2007-06-18
Ha pasado muchas veces
Llega calladito, caminando con paso de bibliotecario. Pero es un guarda de seguridad. Me cuenta que ha llegado temprano, como yo, a trabajar un día festivo. A diferencia mía, él está acostumbrado a la soledad de estas oficinas en días como hoy. Por supuesto, me asusta un poco su saludo.
“Doctora, cómo le va?”
Empezamos a conversar y toca el tema del día del padre. Le digo, con el vacío que siempre me aparece en el centro del pecho cuando respondo esta pregunta, que mi papá falleció hace unos 8 años. Y entonces, ante mi confesión personal, este señor de cara de papá noel calvo, me cuenta sus penas.

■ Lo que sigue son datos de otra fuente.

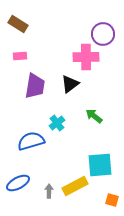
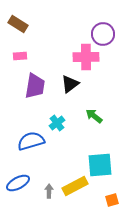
orange square: rotated 32 degrees counterclockwise
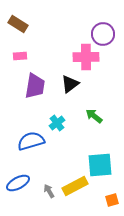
gray arrow: rotated 32 degrees counterclockwise
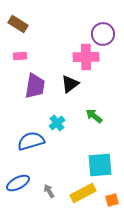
yellow rectangle: moved 8 px right, 7 px down
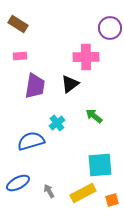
purple circle: moved 7 px right, 6 px up
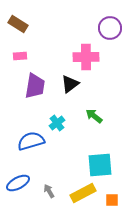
orange square: rotated 16 degrees clockwise
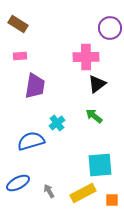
black triangle: moved 27 px right
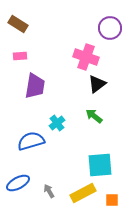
pink cross: rotated 20 degrees clockwise
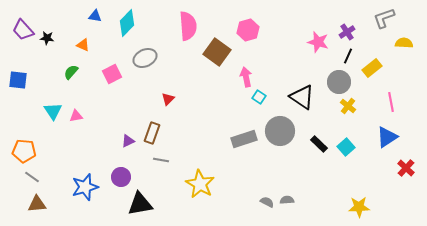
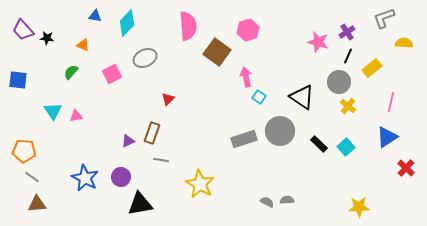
pink line at (391, 102): rotated 24 degrees clockwise
blue star at (85, 187): moved 9 px up; rotated 28 degrees counterclockwise
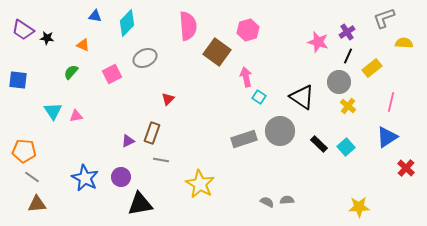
purple trapezoid at (23, 30): rotated 15 degrees counterclockwise
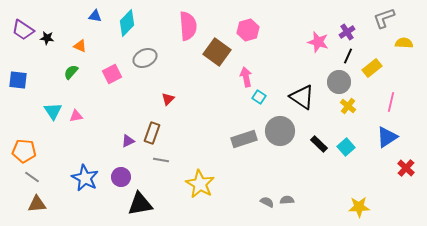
orange triangle at (83, 45): moved 3 px left, 1 px down
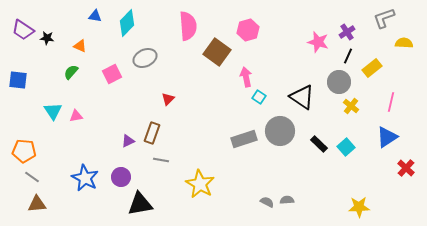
yellow cross at (348, 106): moved 3 px right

Le digo lo que escucho, asiente.
De ahí en adelante intento entender su soledad. Y lo veo jugando chiquito con sus hermanos, padeciendo la pobreza de su paternidad adolescente con su hija mayor, y durmiendo solo en su cama, con su ex mujer en el cuarto del lado, porque no quiere que su hija menor se vaya de su lado.
Ahora que escribo estas líneas se me ocurre que tuvo un padre bueno. Ese que le enseñó que las lágrimas no son verguenza.
Esto me ha pasado ya muchas veces, tengo una marca invisible.